Talking to investors on a first quarter results conference call in mid-April, Joachim Kreuzburg, CEO of Sartorius, discussed whether COVID-19-related demand was at its peak. Kreuzburg estimated that the annual run rate was up to 5bn vaccines a year, leading him to argue that demand is at least close to its peak.
“I do not believe it would be realistic to assume much more demand going forward,” said Kreuzburg. Second-generation vaccines and booster shots will create continued demand but the period in which billions of people need two doses will be finite.
Providers of bioprocessing equipment are now preparing for the potential tailing off of demand for products used in the production of COVID-19 vaccines and therapeutics. Even so, the expectation of continued growth in the capacity requirements for monoclonal antibodies and other biologics used against diseases beyond COVID-19 is spurring bioprocessing businesses to keep investing.
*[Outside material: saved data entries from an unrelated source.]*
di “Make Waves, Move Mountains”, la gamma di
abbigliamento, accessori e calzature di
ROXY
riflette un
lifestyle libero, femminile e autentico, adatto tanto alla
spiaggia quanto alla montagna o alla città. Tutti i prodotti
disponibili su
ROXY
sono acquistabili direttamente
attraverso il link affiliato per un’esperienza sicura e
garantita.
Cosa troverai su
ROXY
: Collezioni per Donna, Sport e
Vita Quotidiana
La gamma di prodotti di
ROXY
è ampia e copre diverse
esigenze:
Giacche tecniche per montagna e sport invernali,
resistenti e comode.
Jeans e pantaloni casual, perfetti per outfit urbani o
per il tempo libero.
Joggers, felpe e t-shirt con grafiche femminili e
Avantor, for example, is investing in its ability to make single-use bioprocessing equipment. Demand for Avantor’s single-use products, which has grown at upward of 20% in recent years, accelerated as COVID-19 vaccine production ramped up.
Faced with the effect of COVID-19 on demand, Avantor accelerated its investment plan, expanding its existing facilities and adding a second site in Europe. Avantor is confident there is demand to sustain its expanded footprint.
“It really is necessary to keep up with the growth as well as establish more normal lead times for our base business and for our offerings to put the capacity in place. So the capacity will be realised pretty much instantaneously,” said Avantor CEO Michael Stubblefield on a quarterly results conference call at the end of April.
Bioprocessing investment activity currently skews toward batch production, reflecting the market. While a handful of small molecule products are now made using continuous processes, the batch approach retains a tight grip on the biologics sector.
Work to support the application of continuous processes to commercial biologics is underway. The International Council for Harmonisation of Technical Requirements for Pharmaceuticals for Human Use is this year set to hold a public consultation on ICH Q13, its planned guidance on the continuous manufacturing of drug substances and drug products.
The guideline will cover both small molecules and therapeutic proteins. As it stands, antibodies are the focus of research into the application of continuous approaches to biologics but the ICH is using the term “therapeutic proteins” to avoid excluding other modalities.